Toronto – While Premier Doug Ford sits in exile during the federal election, his ministers seem to be using his absence to circle back on previous unpopular decisions in an attempt to halt a wave of unpopularity, says OPSEU President Warren (Smokey) Thomas.
Thomas points to the Ford government’s bid to deflect negative opinion about its health care restructuring by suddenly consulting with stakeholders.
“These decisions have already been made, and damaging efforts to amalgamate health services across the province have been put in motion. Now all of a sudden Minister of Health Christine Elliott is launching after-the-fact consultations – who is running the show at Queen’s Park these days?” Thomas asked.
The Oct. 10 announcement that Jim Pine has been tapped to lead the Ontario Ministry of Health’s sit-downs with municipal governments is nothing more than a ploy to position Conservatives as caring ahead of the federal election, Thomas added.
“These consultations should have been held a long time ago. Using patients – and those really in need – as political shields for a floundering federal Conservative party is despicable. Ford doesn’t care about providing essential services that Ontarians need. It’s clear the party has taken over, and with all of Ford’s fumbles, I wonder how long it will be before he’s shown the door and Rod Phillips takes over?”
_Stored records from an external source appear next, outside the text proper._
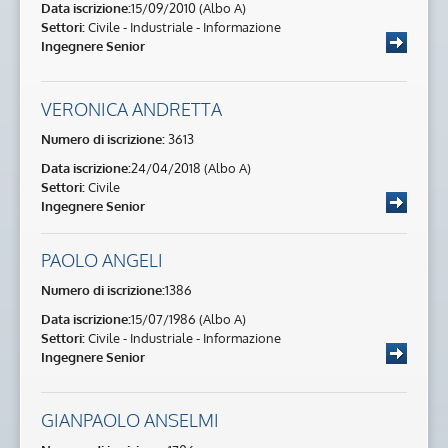
Data iscrizione:
15/09/2010 (Albo A)
Settori:
Civile - Industriale - Informazione
Ingegnere Senior
VERONICA ANDRETTA
Numero di iscrizione:
3613
Data iscrizione:
24/04/2018 (Albo A)
Settori:
Civile
Ingegnere Senior
PAOLO ANGELI
Numero di iscrizione:
1386
Data iscrizione:
15/07/1986 (Albo A)
Settori:
Civile - Industriale - Informazione
Ingegnere Senior
GIANPAOLO ANSELMI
With federal election stakes high, OPSEU First Vice-President/Treasurer Eduardo (Eddy) Almeida says the premier’s silence during the federal election campaign isn’t his choice.
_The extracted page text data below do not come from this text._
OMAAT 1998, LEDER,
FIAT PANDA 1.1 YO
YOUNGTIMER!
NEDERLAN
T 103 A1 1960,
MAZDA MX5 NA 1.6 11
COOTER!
“Mr. Ford has been muzzled by the feds, and the Party apparatus, who see his unpopularity as a real threat to their own agenda,” said Almeida. “If the federal Tories lose the election because of an unpopular Ford government then I predict the Premier will face a caucus revolt, his MPP’s won’t be applauding everything he says any longer.”
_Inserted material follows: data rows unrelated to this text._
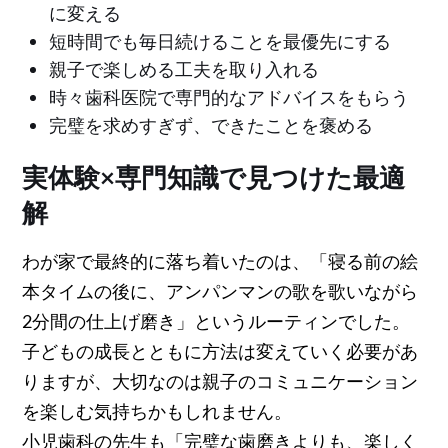
に変える
短時間でも毎日続けることを最優先にする
親子で楽しめる工夫を取り入れる
時々歯科医院で専門的なアドバイスをもらう
完璧を求めすぎず、できたことを褒める
実体験×専門知識で見つけた最適
解
わが家で最終的に落ち着いたのは、「寝る前の絵
本タイムの後に、アンパンマンの歌を歌いながら
2分間の仕上げ磨き」というルーティンでした。
子どもの成長とともに方法は変えていく必要があ
りますが、大切なのは親子のコミュニケーション
を楽しむ気持ちかもしれません。
小児歯科の先生も「完璧な歯磨きよりも、楽しく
President Thomas noted that if the premier is truly interested in listening to Ontarians, he’d be retreating on several fronts.
“If Ford really cared, he’d back-off his flawed scheme to privatize cannabis and put beer and wine in corner stores,” said Thomas. “He’d show respect for frontline workers and their constitutional rights by repealing his wage cap legislation, and he’d drop his destructive scheme to restructure and cut public health care.”